As Anne says, it is interesting that to date, over several years, the preponderance of HBDers who have left comments have done so under cover of anonymity Of course, you all may trash us under your names when writing for your own club.

But if your view is right, why not proclaim it openly. Why not, in your next lab meeting, say that to your peers in whatever graduate program you're in? Or to your supervisor? Tell him or her that you want to do your dissertation to show that some race (say, Chinese) are genetically smarter than others, or that some (say, well, you can pick your favorite, even perhaps some minority ethnic group in China) are inferior. And say that you want your dissertation to be used in making policy, such as, say, depriving them of educational resources, or perhaps following them preventively because they're inherent criminals.

I say this not to start an argument, because I won't respond any further, and because It is not clear what you mean when you say everything else that you say or imply, and yet say you "don't like racism".

Again, if this were about something without human consequences, and were based on actual solid science rather than loose speculation, nobody would care. I would finish by saying that in my personal view, even if all the science were proper and valid, we still would not want as a society to cause the turmoil, and plain misery, that racist policies impose--unless, of course, you think things like slavery based on genetics is a good idea. If you don't think that, why the persistent stress (that, yes, goes back to the eugenics era) on the subject of genes related to societal values, like intelligence, sexual performance, and so on?

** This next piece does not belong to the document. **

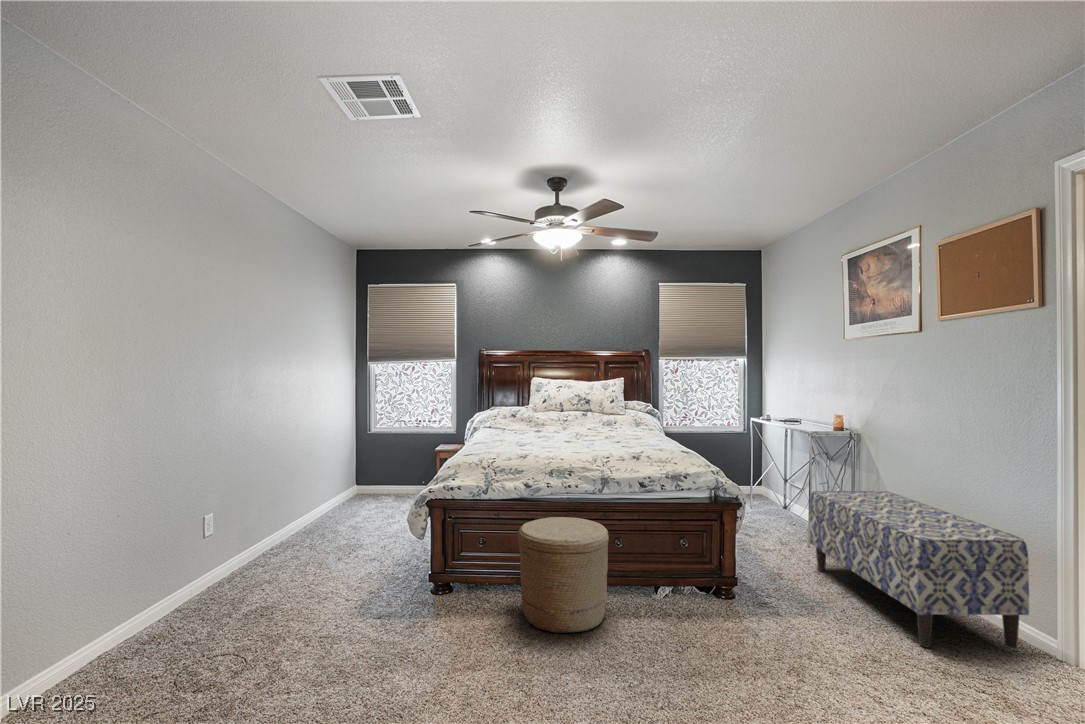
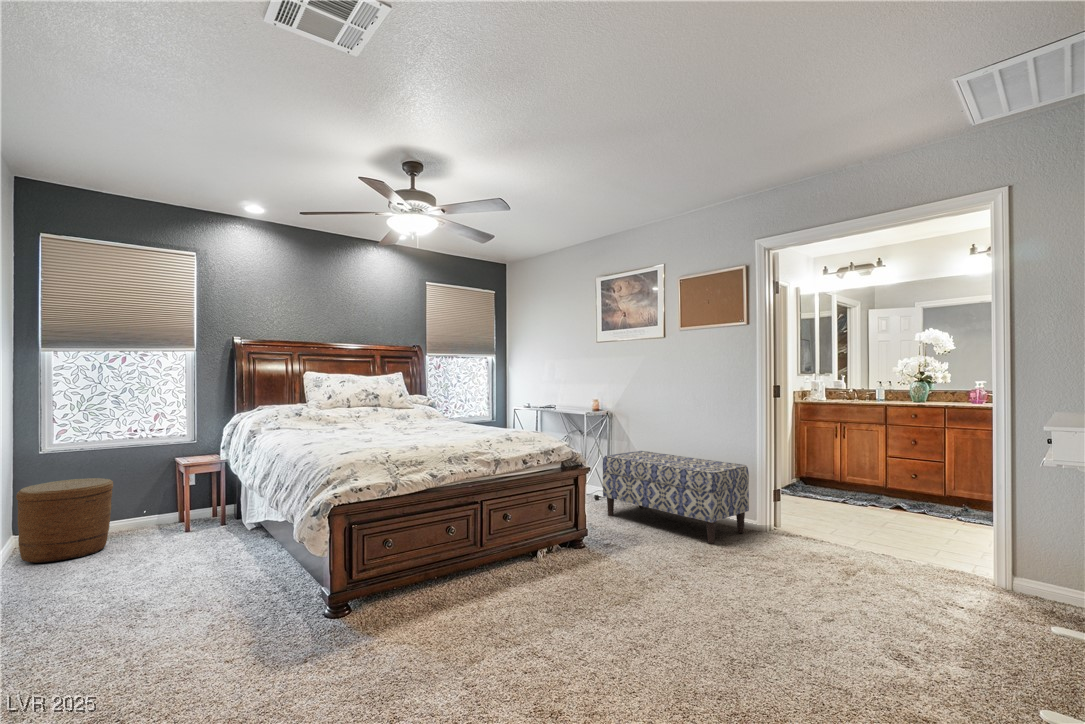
woven basket: present [518,517,609,633] -> present [16,478,113,563]

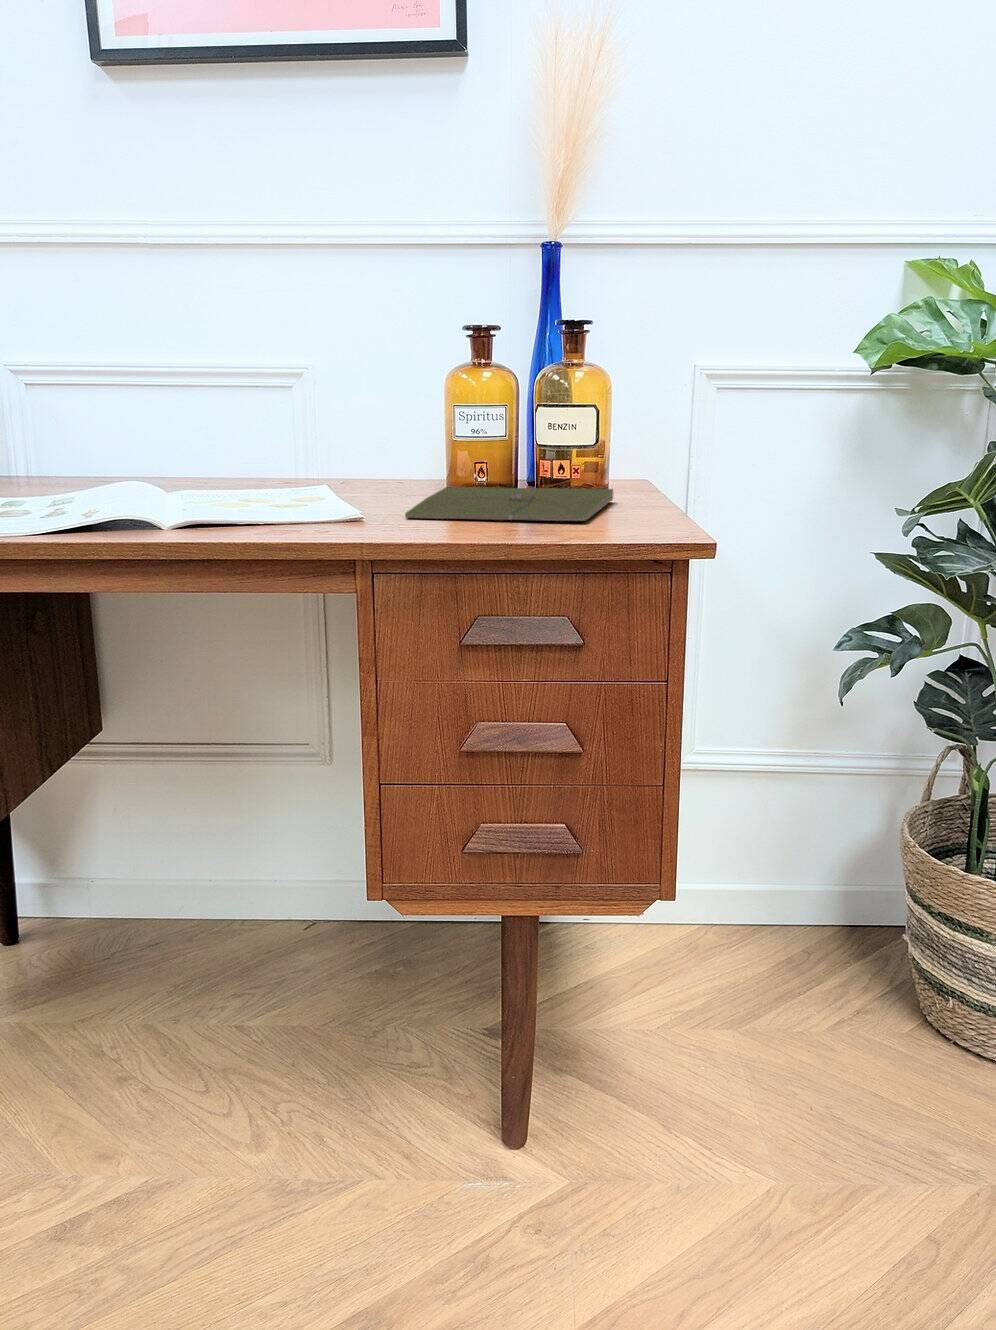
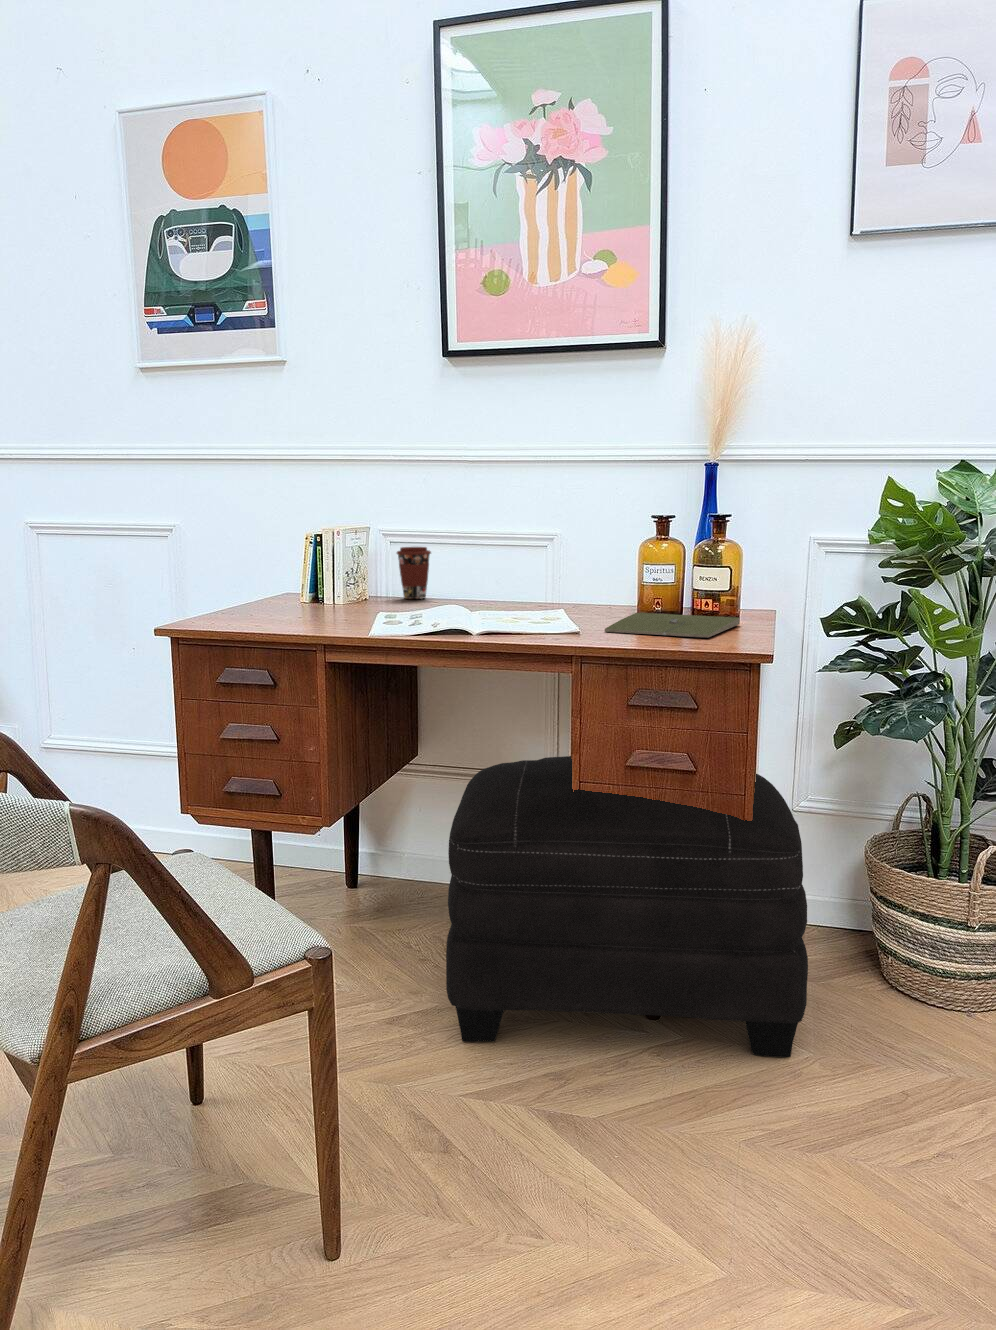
coffee cup: none [31,393,94,480] -> present [397,547,431,599]
ottoman: none [151,715,760,1244] -> present [446,756,808,1057]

Genetics Grad Student said...

"But if your view is right, why not proclaim it openly. Why not, in your next lab meeting, say that to your peers in whatever graduate program you're in?"

Don't be silly. You know as well as I that political correctness is rampant in USA and we could lose positions and grants. I do hope, though, for the day when can talk about these ideas openly with our real names.

Thanks both of you for your responses.

I just get really tired of political correctness and its silly lies.

Ken Weiss said...

The problem is that people who don't like political correctness tend to be racist--first in a rather 'innocent' sense of saying that 'races' exist as entities and then focusing on socially sensitive traits. I wonder why.

Being covert about your views is just as objectionable as being politically correct. If your views can withstand the light of clear, unemotional, and unpolitical analysis, or if there is to be a real sense of discussion of these important issues, then it has to be out in the open.

Of course, if perhaps you're afraid that your views wouldn't actually stand the light of day, then it's better to stay hidden. But is covert assertion of beliefs consistent with science?

The errors of political correctness are easy to see. But there is a good reason for those errors, and that's where reference to eugenics become legitimate, because eugenics started out as supposedly innocent and benevolent as a lot of this stuff, that is re-emerging, does today. So, from a PC point of view, better keep this stuff from being done or said, than risk the consequences.

Horrors of that type haven't been visited on the racist point of view....well, I guess the crushing of the Axis in the war was a kind of payment to them for their views. Many otherwise innocent racists perished. There is no denying the horrors that happened, and have happened, in the name of Darwin and natural selection and evolution, and that is the _political_ defense of PC-ness. After all, there are many questions about life that one can ask and address--why the urge to pick on the race question, given its history?
What is to be gained from the science, assuming it were done right, and indeed that in complex human societies that it even could be done right?